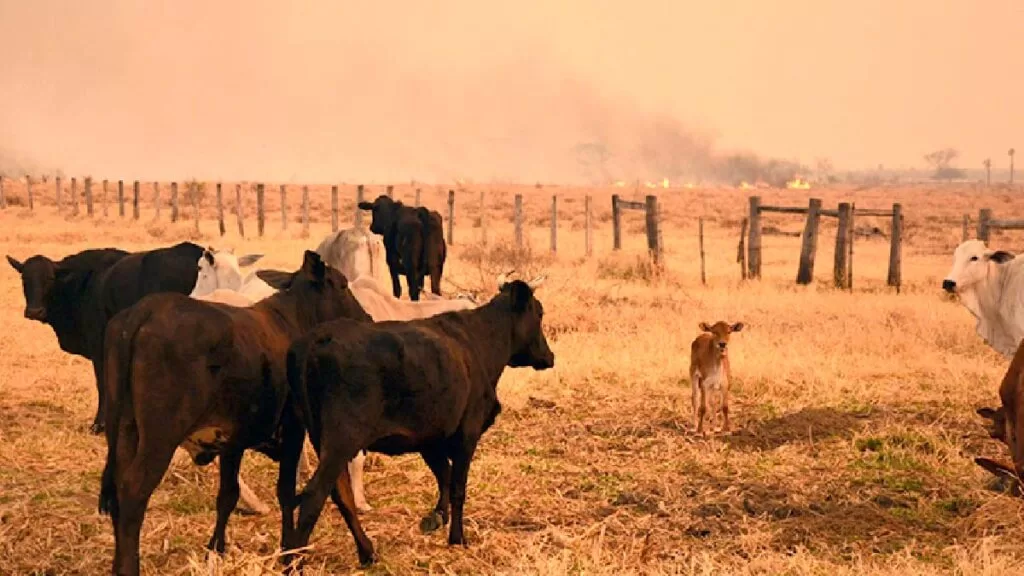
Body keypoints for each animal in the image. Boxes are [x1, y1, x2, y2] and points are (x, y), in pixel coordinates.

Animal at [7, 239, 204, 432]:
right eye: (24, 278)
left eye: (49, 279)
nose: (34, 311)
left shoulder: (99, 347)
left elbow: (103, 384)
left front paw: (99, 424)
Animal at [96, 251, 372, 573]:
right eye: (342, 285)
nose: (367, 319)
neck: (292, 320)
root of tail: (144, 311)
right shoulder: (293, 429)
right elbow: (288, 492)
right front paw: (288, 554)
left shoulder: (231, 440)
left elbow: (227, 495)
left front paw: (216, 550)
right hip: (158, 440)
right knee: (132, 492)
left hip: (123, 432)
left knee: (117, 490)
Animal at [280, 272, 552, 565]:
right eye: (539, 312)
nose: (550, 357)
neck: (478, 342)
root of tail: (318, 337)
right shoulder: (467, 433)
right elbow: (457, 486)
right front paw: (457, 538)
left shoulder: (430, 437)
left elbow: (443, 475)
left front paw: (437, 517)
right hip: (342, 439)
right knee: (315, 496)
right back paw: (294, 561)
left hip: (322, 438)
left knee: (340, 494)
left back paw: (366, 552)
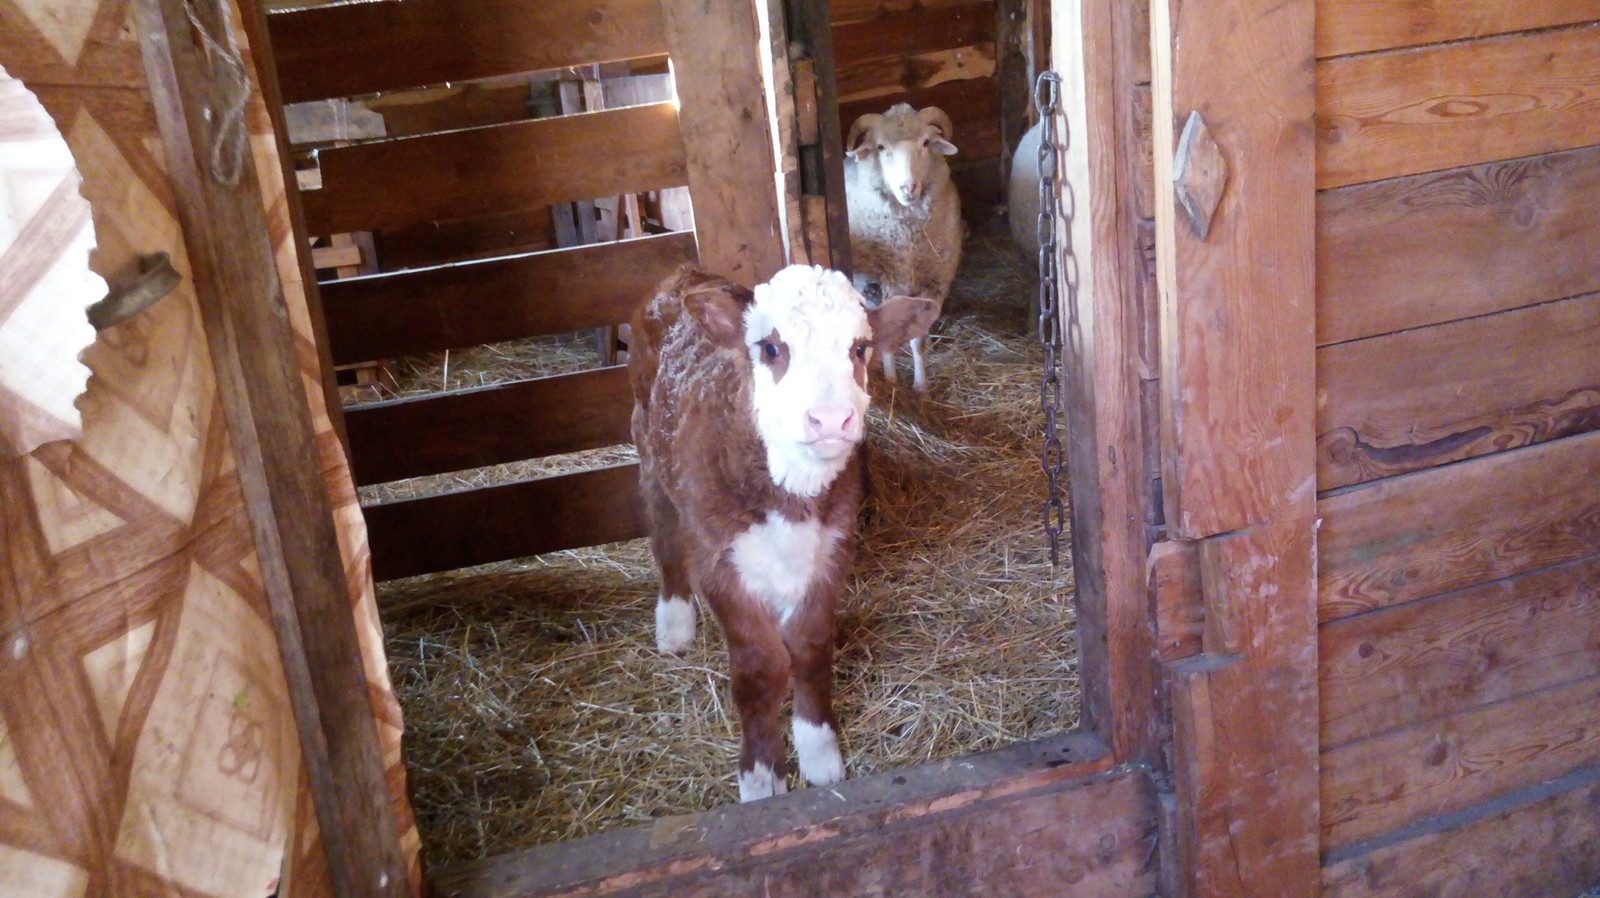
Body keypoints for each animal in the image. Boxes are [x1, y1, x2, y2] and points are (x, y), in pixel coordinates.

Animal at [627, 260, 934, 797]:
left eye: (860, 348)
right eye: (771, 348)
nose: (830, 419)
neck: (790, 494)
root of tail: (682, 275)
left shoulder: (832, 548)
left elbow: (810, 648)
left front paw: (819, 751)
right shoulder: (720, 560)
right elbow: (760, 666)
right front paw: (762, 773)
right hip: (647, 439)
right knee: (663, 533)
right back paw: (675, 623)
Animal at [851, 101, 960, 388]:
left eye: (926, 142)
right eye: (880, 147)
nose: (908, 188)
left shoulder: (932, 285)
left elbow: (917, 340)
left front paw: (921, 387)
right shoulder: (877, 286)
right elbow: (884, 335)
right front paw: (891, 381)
* * *
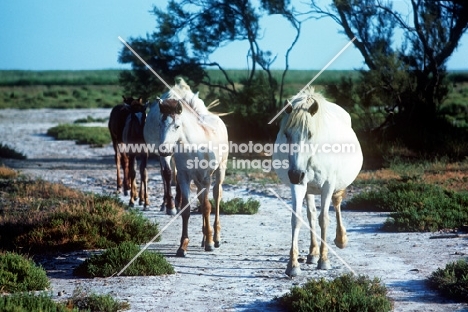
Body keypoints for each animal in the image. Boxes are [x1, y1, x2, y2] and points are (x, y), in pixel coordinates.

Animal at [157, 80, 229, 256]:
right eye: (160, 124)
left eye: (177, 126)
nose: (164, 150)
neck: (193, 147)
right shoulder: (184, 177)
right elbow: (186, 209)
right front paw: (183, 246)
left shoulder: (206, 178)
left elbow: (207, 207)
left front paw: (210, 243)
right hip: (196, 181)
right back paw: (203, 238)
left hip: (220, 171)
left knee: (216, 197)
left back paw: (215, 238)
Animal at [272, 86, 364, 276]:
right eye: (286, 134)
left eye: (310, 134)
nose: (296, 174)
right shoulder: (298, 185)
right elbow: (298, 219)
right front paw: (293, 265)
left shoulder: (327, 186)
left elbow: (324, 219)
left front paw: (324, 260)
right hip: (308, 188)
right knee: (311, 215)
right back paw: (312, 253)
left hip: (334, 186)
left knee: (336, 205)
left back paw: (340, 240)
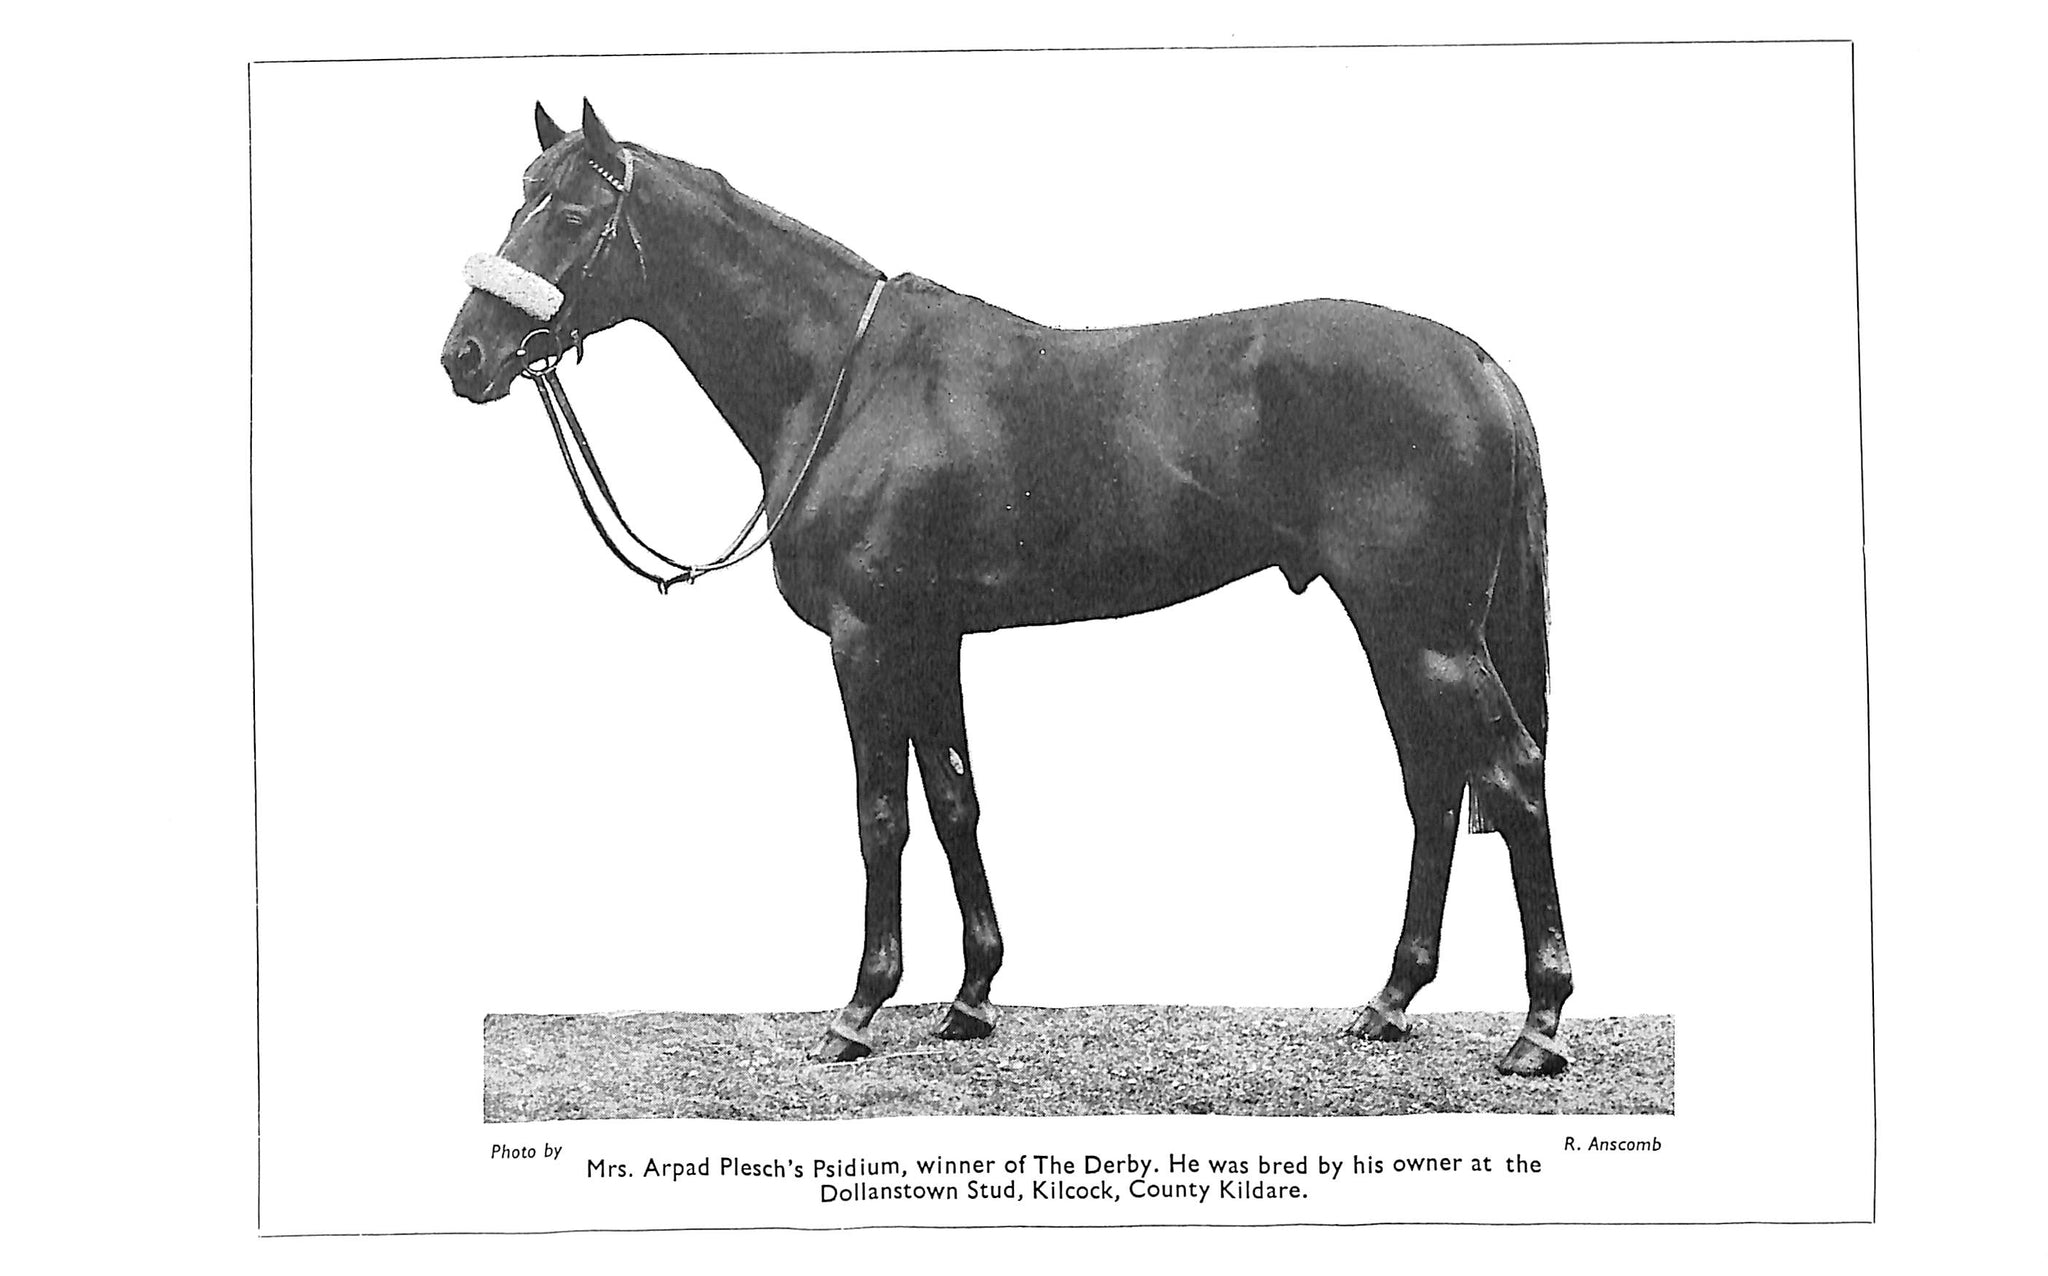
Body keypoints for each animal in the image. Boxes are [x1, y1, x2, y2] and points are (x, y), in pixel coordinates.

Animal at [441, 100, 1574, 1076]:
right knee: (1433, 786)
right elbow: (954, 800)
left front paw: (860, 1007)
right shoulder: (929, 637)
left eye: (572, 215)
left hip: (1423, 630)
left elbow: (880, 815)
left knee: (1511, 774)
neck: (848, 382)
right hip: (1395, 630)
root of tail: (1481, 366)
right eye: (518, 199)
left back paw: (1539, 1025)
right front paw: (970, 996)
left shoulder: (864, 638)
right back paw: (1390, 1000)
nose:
* * *
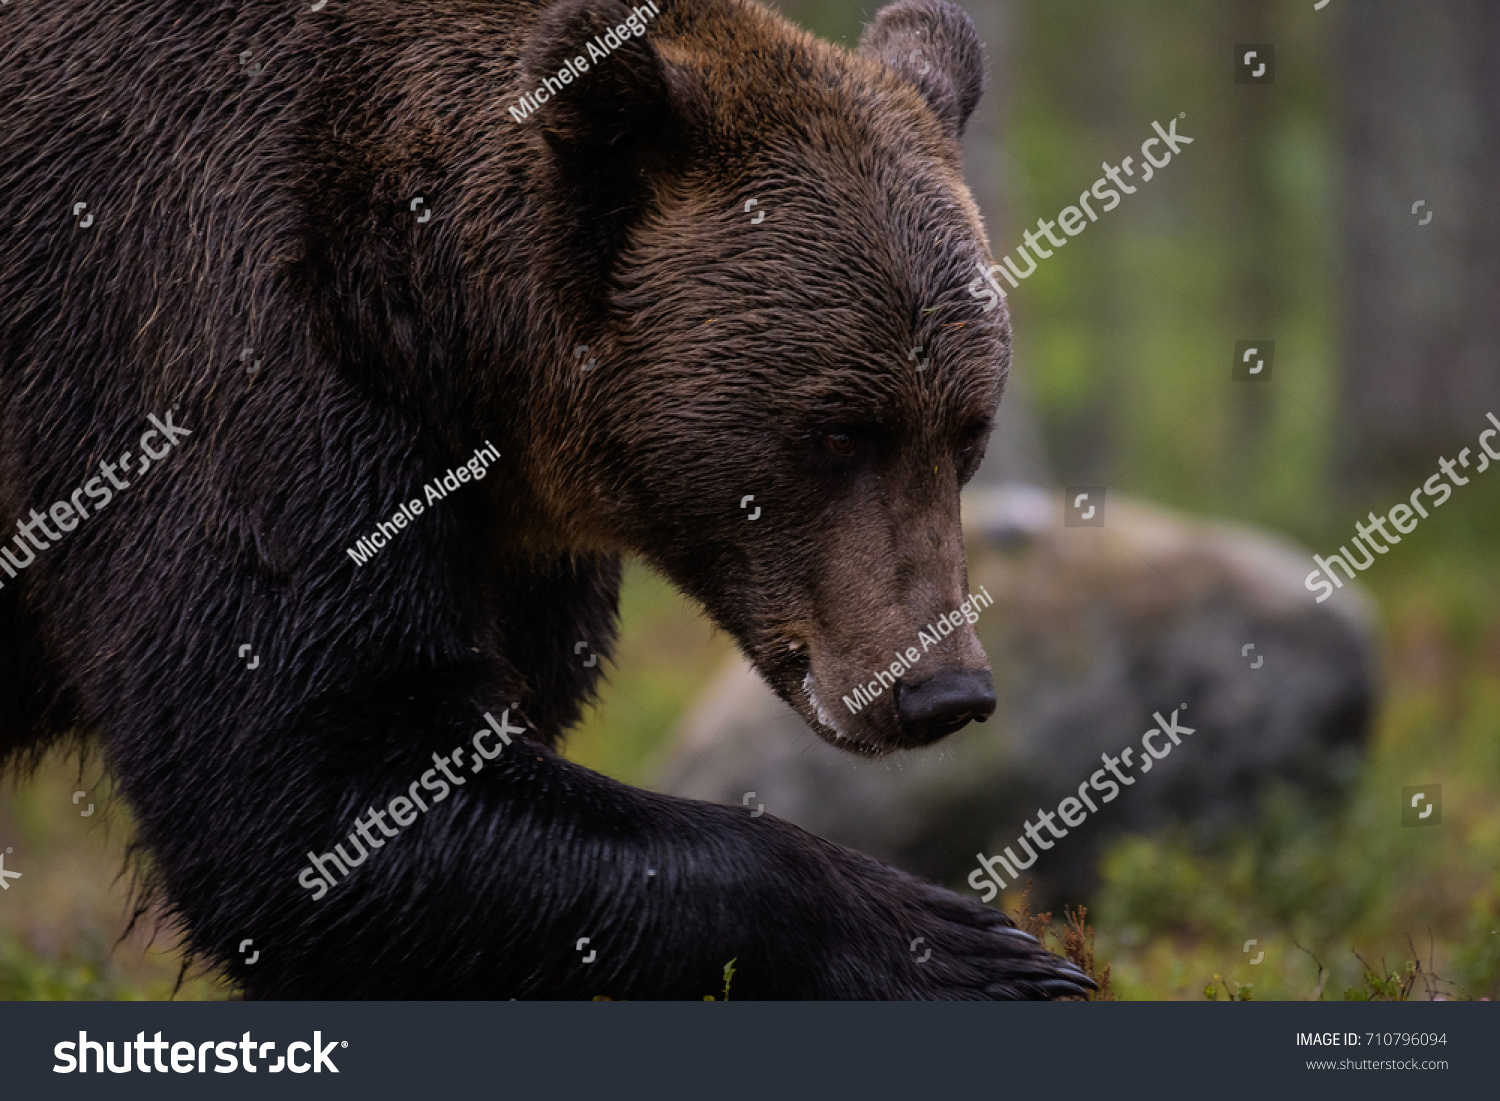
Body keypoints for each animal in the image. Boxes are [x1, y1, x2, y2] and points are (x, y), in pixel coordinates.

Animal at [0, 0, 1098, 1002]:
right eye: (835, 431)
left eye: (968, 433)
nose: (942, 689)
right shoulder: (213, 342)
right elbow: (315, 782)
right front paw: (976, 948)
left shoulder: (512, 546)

**TASK DETAILS**
Could you repeat exactly the lines above from the line with "nose: (367, 319)" up to and including the line with "right eye: (539, 312)", and only those?

**SOLVED EXERCISE**
nose: (367, 319)
neck: (292, 320)
root of tail: (144, 311)
right shoulder: (293, 429)
right elbow: (288, 492)
right front paw: (288, 554)
left shoulder: (231, 440)
left elbow: (227, 495)
left front paw: (216, 550)
right hip: (158, 440)
right knee: (132, 492)
left hip: (123, 432)
left knee: (117, 490)
Animal at [280, 272, 552, 565]:
right eye: (539, 312)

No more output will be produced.